Secession Sparks the Civil War
When Lincoln became the Republican Party candidate for president in the 1860
election, he was thoroughly unacceptable to Southern whites. They warned that
his election as a Northern antislavery Republican opposed to the Southern way
of life would mean secession of the South from the Union. His eventual election
in a vigorously fought, highly split, and sectional election featuring four
parties, only increased Southern white alarms. Lincoln was unable to calm their
In his inaugural address on March the 4th, 1861, he even offered support for a
constitutional amendment ensuring that "the federal government shall never
interfere with the domestic institutions of the states," that is, slavery. For
Southern secessionists, that was precisely the problem. They rejected the very
notion that the federal government had the power to interfere with slavery,
wherever it existed.
Lincoln, nevertheless, projected a persuasive vision of the Union as one, and
of the Union as unbreakable. He firmly believed that the Union could not exist
divided against itself, half-slave and half-free. In a post-election letter to
Georgia's Alexander Stephens, a good friend, Lincoln noted: "You think slavery
is right and ought to be expanded; while we think it is wrong and ought to be
restricted. That, I suppose, is the rub."

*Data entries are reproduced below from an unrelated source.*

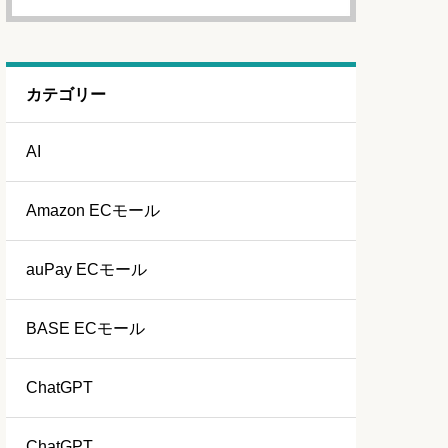
カテゴリー
AI
Amazon ECモール
auPay ECモール
BASE ECモール
ChatGPT
ChatGPT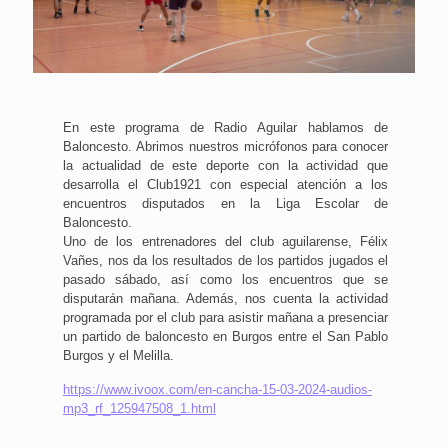
En este programa de Radio Aguilar hablamos de
Baloncesto. Abrimos nuestros micrófonos para conocer
la actualidad de este deporte con la actividad que
desarrolla el Club1921 con especial atención a los
encuentros disputados en la Liga Escolar de
Baloncesto.
Uno de los entrenadores del club aguilarense, Félix
Vañes, nos da los resultados de los partidos jugados el
pasado sábado, así como los encuentros que se
disputarán mañana. Además, nos cuenta la actividad
programada por el club para asistir mañana a presenciar
un partido de baloncesto en Burgos entre el San Pablo
Burgos y el Melilla.
https://www.ivoox.com/en-cancha-15-03-2024-audios-
mp3_rf_125947508_1.html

Indeed it was. By the time Lincoln took the oath of office, Southern secession
was already a reality. South Carolina had led the way in the creation of the
Confederacy by formally withdrawing from the United States of America on
December 20, 1860. Mississippi, Louisiana, Florida, Georgia, South Carolina,
and Alabama met in early February 1861 at Montgomery to create the Confederate
States of America.
In spite of pockets of compromise, especially within the Upper South and the
Border States, the Union appeared permanently divided. The Confederates fired
on the federal forces at Fort Sumter, South Carolina on April the 12th, 1861 to
bring it under Confederate control. As a result, civil war broke loose.